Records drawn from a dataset
+ + +
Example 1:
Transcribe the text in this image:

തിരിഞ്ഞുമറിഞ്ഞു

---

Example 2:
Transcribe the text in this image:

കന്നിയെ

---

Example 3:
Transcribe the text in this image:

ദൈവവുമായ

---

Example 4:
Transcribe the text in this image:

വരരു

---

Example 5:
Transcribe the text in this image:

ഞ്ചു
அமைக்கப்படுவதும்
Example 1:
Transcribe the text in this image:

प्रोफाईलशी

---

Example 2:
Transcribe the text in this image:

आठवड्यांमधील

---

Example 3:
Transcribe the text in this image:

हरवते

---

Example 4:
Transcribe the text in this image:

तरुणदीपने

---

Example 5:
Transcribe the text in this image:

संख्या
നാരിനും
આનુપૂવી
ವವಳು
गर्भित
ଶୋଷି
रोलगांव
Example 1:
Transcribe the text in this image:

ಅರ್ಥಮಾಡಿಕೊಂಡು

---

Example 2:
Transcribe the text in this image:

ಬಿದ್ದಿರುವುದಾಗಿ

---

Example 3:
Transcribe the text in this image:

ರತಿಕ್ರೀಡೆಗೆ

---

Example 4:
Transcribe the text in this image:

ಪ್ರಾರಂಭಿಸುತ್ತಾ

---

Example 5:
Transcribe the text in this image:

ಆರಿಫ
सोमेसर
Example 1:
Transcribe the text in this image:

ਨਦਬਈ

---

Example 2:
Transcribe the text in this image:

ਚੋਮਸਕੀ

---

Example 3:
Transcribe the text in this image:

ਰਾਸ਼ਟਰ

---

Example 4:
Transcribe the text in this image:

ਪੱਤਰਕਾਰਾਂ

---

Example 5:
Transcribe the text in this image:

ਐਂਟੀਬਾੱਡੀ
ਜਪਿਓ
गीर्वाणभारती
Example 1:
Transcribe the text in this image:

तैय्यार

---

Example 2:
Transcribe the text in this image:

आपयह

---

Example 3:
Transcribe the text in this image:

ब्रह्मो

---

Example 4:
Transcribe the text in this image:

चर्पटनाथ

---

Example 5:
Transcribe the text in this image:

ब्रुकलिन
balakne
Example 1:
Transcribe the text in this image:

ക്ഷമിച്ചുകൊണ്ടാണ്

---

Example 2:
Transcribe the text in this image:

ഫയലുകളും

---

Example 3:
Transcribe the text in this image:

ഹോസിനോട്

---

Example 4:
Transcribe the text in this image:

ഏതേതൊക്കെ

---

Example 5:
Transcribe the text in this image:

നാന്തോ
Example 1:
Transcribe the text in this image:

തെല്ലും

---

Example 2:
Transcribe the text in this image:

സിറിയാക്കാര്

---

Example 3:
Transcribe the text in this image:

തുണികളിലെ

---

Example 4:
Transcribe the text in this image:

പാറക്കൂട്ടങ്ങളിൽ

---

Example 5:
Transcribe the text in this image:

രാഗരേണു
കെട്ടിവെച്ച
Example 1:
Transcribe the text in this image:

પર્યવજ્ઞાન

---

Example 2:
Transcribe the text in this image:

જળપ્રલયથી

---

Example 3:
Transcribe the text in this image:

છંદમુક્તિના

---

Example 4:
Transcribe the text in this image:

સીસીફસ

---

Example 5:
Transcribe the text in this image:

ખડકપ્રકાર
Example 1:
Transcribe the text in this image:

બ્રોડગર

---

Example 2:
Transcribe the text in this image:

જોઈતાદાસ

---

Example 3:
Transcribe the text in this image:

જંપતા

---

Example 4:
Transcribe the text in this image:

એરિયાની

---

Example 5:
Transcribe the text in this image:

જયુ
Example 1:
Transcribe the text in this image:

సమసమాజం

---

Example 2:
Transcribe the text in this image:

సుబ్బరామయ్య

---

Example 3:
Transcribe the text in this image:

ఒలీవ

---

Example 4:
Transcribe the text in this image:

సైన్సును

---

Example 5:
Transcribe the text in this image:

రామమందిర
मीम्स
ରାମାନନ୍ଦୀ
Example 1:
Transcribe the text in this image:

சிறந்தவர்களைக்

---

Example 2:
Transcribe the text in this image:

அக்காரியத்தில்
+ + +
> Work to be completed
From the first line to the last, output the records word for word.

> Your solution
Example 1:
Transcribe the text in this image:

തിരിഞ്ഞുമറിഞ്ഞു

---

Example 2:
Transcribe the text in this image:

കന്നിയെ

---

Example 3:
Transcribe the text in this image:

ദൈവവുമായ

---

Example 4:
Transcribe the text in this image:

വരരു

---

Example 5:
Transcribe the text in this image:

ഞ്ചു
அமைக்கப்படுவதும்
Example 1:
Transcribe the text in this image:

प्रोफाईलशी

---

Example 2:
Transcribe the text in this image:

आठवड्यांमधील

---

Example 3:
Transcribe the text in this image:

हरवते

---

Example 4:
Transcribe the text in this image:

तरुणदीपने

---

Example 5:
Transcribe the text in this image:

संख्या
നാരിനും
આનુપૂવી
ವವಳು
गर्भित
ଶୋଷି
रोलगांव
Example 1:
Transcribe the text in this image:

ಅರ್ಥಮಾಡಿಕೊಂಡು

---

Example 2:
Transcribe the text in this image:

ಬಿದ್ದಿರುವುದಾಗಿ

---

Example 3:
Transcribe the text in this image:

ರತಿಕ್ರೀಡೆಗೆ

---

Example 4:
Transcribe the text in this image:

ಪ್ರಾರಂಭಿಸುತ್ತಾ

---

Example 5:
Transcribe the text in this image:

ಆರಿಫ
सोमेसर
Example 1:
Transcribe the text in this image:

ਨਦਬਈ

---

Example 2:
Transcribe the text in this image:

ਚੋਮਸਕੀ

---

Example 3:
Transcribe the text in this image:

ਰਾਸ਼ਟਰ

---

Example 4:
Transcribe the text in this image:

ਪੱਤਰਕਾਰਾਂ

---

Example 5:
Transcribe the text in this image:

ਐਂਟੀਬਾੱਡੀ
ਜਪਿਓ
गीर्वाणभारती
Example 1:
Transcribe the text in this image:

तैय्यार

---

Example 2:
Transcribe the text in this image:

आपयह

---

Example 3:
Transcribe the text in this image:

ब्रह्मो

---

Example 4:
Transcribe the text in this image:

चर्पटनाथ

---

Example 5:
Transcribe the text in this image:

ब्रुकलिन
balakne
Example 1:
Transcribe the text in this image:

ക്ഷമിച്ചുകൊണ്ടാണ്

---

Example 2:
Transcribe the text in this image:

ഫയലുകളും

---

Example 3:
Transcribe the text in this image:

ഹോസിനോട്

---

Example 4:
Transcribe the text in this image:

ഏതേതൊക്കെ

---

Example 5:
Transcribe the text in this image:

നാന്തോ
Example 1:
Transcribe the text in this image:

തെല്ലും

---

Example 2:
Transcribe the text in this image:

സിറിയാക്കാര്

---

Example 3:
Transcribe the text in this image:

തുണികളിലെ

---

Example 4:
Transcribe the text in this image:

പാറക്കൂട്ടങ്ങളിൽ

---

Example 5:
Transcribe the text in this image:

രാഗരേണു
കെട്ടിവെച്ച
Example 1:
Transcribe the text in this image:

પર્યવજ્ઞાન

---

Example 2:
Transcribe the text in this image:

જળપ્રલયથી

---

Example 3:
Transcribe the text in this image:

છંદમુક્તિના

---

Example 4:
Transcribe the text in this image:

સીસીફસ

---

Example 5:
Transcribe the text in this image:

ખડકપ્રકાર
Example 1:
Transcribe the text in this image:

બ્રોડગર

---

Example 2:
Transcribe the text in this image:

જોઈતાદાસ

---

Example 3:
Transcribe the text in this image:

જંપતા

---

Example 4:
Transcribe the text in this image:

એરિયાની

---

Example 5:
Transcribe the text in this image:

જયુ
Example 1:
Transcribe the text in this image:

సమసమాజం

---

Example 2:
Transcribe the text in this image:

సుబ్బరామయ్య

---

Example 3:
Transcribe the text in this image:

ఒలీవ

---

Example 4:
Transcribe the text in this image:

సైన్సును

---

Example 5:
Transcribe the text in this image:

రామమందిర
मीम्स
ରାମାନନ୍ଦୀ
Example 1:
Transcribe the text in this image:

சிறந்தவர்களைக்

---

Example 2:
Transcribe the text in this image:

அக்காரியத்தில்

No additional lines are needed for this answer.